Keempat belas proyek PLTS yang menjadi tahap awal program tersebut meliputi:
1. PLTS Tembesi, Kepulauan Riau;
2. PLTS Pulau Sembur, Kepulauan Riau;
3. PLTS Pulau Rengit, Kepulauan Bangka Belitung;
4. PLTS Saguling, Jawa Barat;
5. PLTS Purwakarta, Jawa Barat;
6. PLTS Jatiluhur, Jawa Barat;
7. PLTS Cirata, Jawa Barat;
8. PLTS Jatigede, Jawa Barat;
9. PLTS Waduk Gajah Mungkur, Jawa Tengah;
10. PLTS Karangkates, Jawa Timur;
11. PLTS Madura, Jawa Timur;
12. PLTS Pasuruan, Jawa Timur;
13. PLTS Banyuwangi, Jawa Timur; dan
14. PLTS Site Gilimanuk, Bali.
Dalam sambutannya, Presiden Prabowo menyampaikan optimisme terhadap implementasi program PLTS 100 GWp. Menurutnya, kapasitas energi surya yang dikembangkan secara masif, ditambah dengan pemanfaatan sumber energi lainnya, dapat memperkuat kemampuan Indonesia dalam memenuhi kebutuhan energi secara mandiri.
Dari perspektif ketahanan energi, pengembangan pembangkit berbasis energi terbarukan memiliki arti strategis. Diversifikasi sumber energi dapat mengurangi ketergantungan terhadap satu jenis sumber energi sekaligus meningkatkan resilien sistem energi nasional dalam menghadapi dinamika kebutuhan listrik dan perubahan kondisi global.
Pemerintah menargetkan pembangunan **PLTS 100 GWp dapat direalisasikan dalam kurun waktu tiga tahun**. Target tersebut tidak hanya diposisikan sebagai angka perencanaan, tetapi harus diterjemahkan menjadi proyek konkret yang menghasilkan kapasitas pembangkitan secara terukur.

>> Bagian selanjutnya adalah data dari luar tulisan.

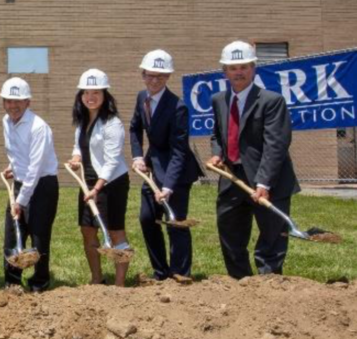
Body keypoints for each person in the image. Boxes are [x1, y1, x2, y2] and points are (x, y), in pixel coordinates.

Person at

Presiden menegaskan bahwa ambisi tersebut membutuhkan kerja nyata serta capaian yang dapat diverifikasi. Dengan demikian, keberhasilan program tidak semata-mata diukur dari besarnya target kapasitas terpasang, tetapi juga dari efektivitas pembangunan, kesinambungan operasional, serta kontribusinya terhadap kebutuhan listrik nasional.
Pengembangan PLTS dalam skala 100 GWp berpotensi menjadi katalisator bagi akselerasi transisi energi Indonesia. Selain meningkatkan pemanfaatan energi terbarukan, ekspansi pembangkit surya juga dapat mendorong penguatan ekosistem industri pendukung, investasi infrastruktur kelistrikan, serta pengembangan teknologi energi bersih.
Peluncuran 14 PLTS dengan kapasitas awal 5,3 GWp menjadi indikator dimulainya tahapan implementasi program tersebut. Pemerintah selanjutnya dituntut menjaga konsistensi pembangunan agar target 100 GWp dapat dicapai sesuai jadwal dan memberikan dampak nyata terhadap ketahanan energi Indonesia.
Dengan pendekatan yang terintegrasi antara pembangunan pembangkit, penguatan jaringan listrik, investasi teknologi, dan tata kelola energi, program PLTS 100 GWp diharapkan mampu menjadi fondasi penting bagi sistem energi nasional yang lebih mandiri, berkelanjutan.